Friday, Aug. 16, 2019
Paule Marshall, a celebrated voice in African American literature and a professor emeritus of English at Virginia Commonwealth University, has died. She was 90.
Marshall was the author of nine books, including her classic debut novel, “Brown Girl, Brownstones” (1959), a coming-of-age story set in Brooklyn during the Great Depression and World War II about the struggles of Barbadian immigrants overcoming poverty and racism.
She authored four additional novels, “The Chosen Place, The Timeless People” (1969), “Praisesong for the Widow” (1983), “Daughters” (1991), and “The Fisher King” (2001), as well as several collections of short stories. She also wrote a memoir, “Triangular Road,” that was published in 2009.
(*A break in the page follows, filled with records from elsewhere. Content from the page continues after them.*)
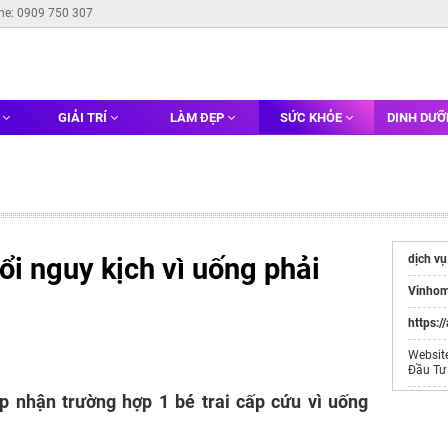
ine: 0909 750 307
G
GIẢI TRÍ
LÀM ĐẸP
SỨC KHỎE
DINH DƯ
ổi nguy kịch vì uống phải
dịch vụ
Vinhom
https:/
Websit
Đầu Tư
p nhận trường hợp 1 bé trai cấp cứu vì uống
Nước h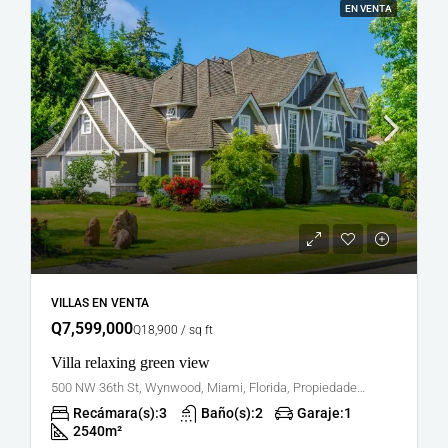
EN VENTA
VILLAS EN VENTA
Q7,599,000
Q18,900 / sq ft
Villa relaxing green view
500 NW 36th St, Wynwood, Miami, Florida, Propiedades en los Estados Unidos
Recámara(s):
3
Baño(s):
2
Garaje:
1
2540
m²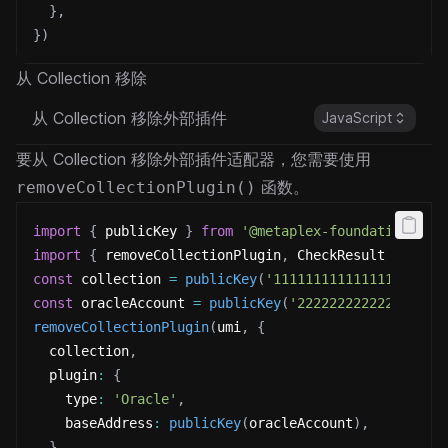
}
,
}
)
从 Collection 移除
从 Collection 移除外部插件
JavaScript
要从 Collection 移除外部插件适配器，您需要使用
函数。
removeCollectionPlugin()
import
{
 publicKey 
}
from
'@metaplex-foundation/umi
import
{
 removeCollectionPlugin
,
 CheckResult 
}
from
const
 collection 
=
publicKey
(
'111111111111111111111
const
 oracleAccount 
=
publicKey
(
'222222222222222222
removeCollectionPlugin
(
umi
,
{
  collection
,
  plugin
:
{
    type
:
'Oracle'
,
    baseAddress
:
publicKey
(
oracleAccount
)
,
}
,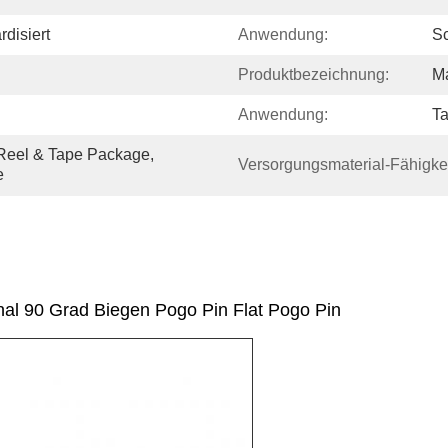
disiert
Anwendung:
Sc
Produktbezeichnung:
Ma
Anwendung:
Ta
Reel & Tape Package, 
Versorgungsmaterial-Fähigkei
e
nal 90 Grad Biegen Pogo Pin Flat Pogo Pin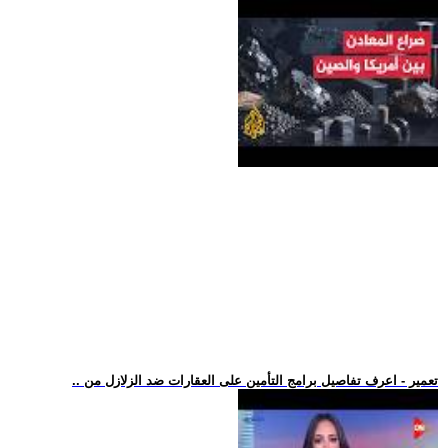
.. تعمير - اعرف تفاصيل برامج التأمين على العقارات ضد الزلازل من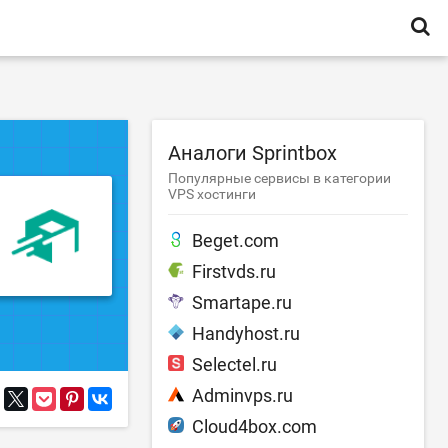
Аналоги Sprintbox
Популярные сервисы в категории
VPS хостинги
Beget.com
Firstvds.ru
Smartape.ru
Handyhost.ru
Selectel.ru
Adminvps.ru
Cloud4box.com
Marshall joined VCU’s faculty in 1984, following a two-year stint as a writer-in-residence. In “Triangular Road,” she described being hired by VCU, having previously taught at prestigious institutions such as Yale, Columbia University, the Iowa Writer’s Workshop, the University of California at Berkeley:
… [T]his would be my first time venturing below the Mason-Dixon Line. True, I knew that Virginia was not considered “South” in the same way as Nina Simone’s Mississippi Goddamn; nevertheless I had misgivings. I needed a job, though, at the time. Then, to my surprise, once I completed the two years of my contract at VCU, I was invited to stay on as a permanent member in the graduate creative-writing program. And it would be a tenured position. My first real job and tenured at that! The offer seemed almost predestined, as if it was somehow important that I remain for a time in the former capital of the Confederacy.
She taught at VCU until 1994, when she joined the faculty of New York University, and held the Helen Gould Sheppard Chair of Literature and Culture at NYU and was a member of the NYU Creative Writing Program faculty.
Marshall lived in Richmond and served as a professor emeritus at VCU in the Department of English in the College of Humanities and Sciences. She was the recipient of numerous awards, notably including a Guggenheim Fellowship in 1961 and a MacArthur Fellowship — also known as a “genius grant — in 1992. She received the John Dos Passos Prize for Literature in 1989. In 1994, the New York Public Library honored her as a Library Lion. And she received a lifetime achievement award in 2009 from the Anisfield-Wolf Book Awards.
In 1965, as a young novelist and civil rights activist, she accompanied Langston Hughes on a State Department-sponsored tour of Europe, helping to boost her career and profile in the literary world.
“She was a person of enormous strength and dignity, a powerful sense of purpose, and a clear vision of the scope of what she wished to achieve as a writer,” said Gregory Donovan, Ph.D., professor in the Department of English. “She won the MacArthur Fellowship in 1992 while she was teaching at VCU, which created quite a stir, as you might imagine. She also helped to bring eminent black writers to our campus, including Toni Morrison and James Baldwin, writers who were her friends.”
Catherine Ingrassia, Ph.D., professor and chair of the Department of English, said Marshall was an iconic writer who had an important impact on VCU, the English Department and American literature.
“We are deeply saddened by the loss of a wonderful colleague and a wonderful writer,” she said. “While she and I never overlapped, her presence was felt within the department long after her time here. She was an important figure within the department and the university, both as a teacher, colleague and mentor.”